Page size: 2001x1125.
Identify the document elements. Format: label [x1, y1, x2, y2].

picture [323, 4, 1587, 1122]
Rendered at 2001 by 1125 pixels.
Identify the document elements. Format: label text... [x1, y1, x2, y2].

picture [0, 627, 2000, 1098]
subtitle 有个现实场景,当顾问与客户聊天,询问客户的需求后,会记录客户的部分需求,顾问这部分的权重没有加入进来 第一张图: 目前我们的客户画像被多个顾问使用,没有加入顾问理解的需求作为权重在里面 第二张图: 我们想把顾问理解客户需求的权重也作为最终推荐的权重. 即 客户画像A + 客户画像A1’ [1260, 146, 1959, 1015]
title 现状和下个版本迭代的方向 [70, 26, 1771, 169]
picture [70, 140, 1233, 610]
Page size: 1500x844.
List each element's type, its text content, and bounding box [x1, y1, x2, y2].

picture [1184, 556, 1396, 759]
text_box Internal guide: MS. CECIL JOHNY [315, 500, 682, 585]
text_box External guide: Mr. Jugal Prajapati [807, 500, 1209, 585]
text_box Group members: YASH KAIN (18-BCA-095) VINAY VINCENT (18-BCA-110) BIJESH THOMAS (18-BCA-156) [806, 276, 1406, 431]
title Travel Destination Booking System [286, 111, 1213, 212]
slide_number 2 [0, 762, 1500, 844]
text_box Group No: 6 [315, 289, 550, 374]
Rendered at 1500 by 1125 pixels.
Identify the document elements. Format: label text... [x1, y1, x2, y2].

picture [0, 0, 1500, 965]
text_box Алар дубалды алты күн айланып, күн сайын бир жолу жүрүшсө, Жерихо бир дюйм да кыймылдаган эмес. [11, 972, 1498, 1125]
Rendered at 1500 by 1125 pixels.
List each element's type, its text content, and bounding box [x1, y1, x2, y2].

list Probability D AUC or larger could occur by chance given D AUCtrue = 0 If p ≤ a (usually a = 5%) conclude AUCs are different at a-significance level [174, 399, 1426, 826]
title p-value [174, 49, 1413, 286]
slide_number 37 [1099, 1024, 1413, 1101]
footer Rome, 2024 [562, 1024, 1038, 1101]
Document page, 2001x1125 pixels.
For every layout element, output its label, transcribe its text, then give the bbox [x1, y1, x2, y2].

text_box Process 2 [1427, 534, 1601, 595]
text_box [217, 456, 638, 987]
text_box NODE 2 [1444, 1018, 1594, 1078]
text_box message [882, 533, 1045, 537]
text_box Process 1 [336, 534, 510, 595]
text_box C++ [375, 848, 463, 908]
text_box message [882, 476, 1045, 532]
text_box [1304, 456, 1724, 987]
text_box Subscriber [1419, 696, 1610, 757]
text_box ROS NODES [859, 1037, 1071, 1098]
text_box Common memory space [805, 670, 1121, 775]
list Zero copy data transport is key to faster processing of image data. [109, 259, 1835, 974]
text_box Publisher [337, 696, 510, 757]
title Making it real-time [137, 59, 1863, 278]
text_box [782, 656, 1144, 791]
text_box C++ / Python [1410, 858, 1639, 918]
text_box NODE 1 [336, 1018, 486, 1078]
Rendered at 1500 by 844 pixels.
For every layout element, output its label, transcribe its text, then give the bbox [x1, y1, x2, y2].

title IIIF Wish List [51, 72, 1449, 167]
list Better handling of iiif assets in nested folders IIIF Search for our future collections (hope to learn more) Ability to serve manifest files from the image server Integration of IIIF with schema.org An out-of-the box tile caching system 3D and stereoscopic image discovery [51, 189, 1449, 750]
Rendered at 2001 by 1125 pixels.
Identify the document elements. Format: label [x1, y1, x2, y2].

════

### Task to complete
Take every line from the listing above that includes the word "size" and copy it.

### Result for this exercise
Page size: 2001x1125.
Page size: 1500x844.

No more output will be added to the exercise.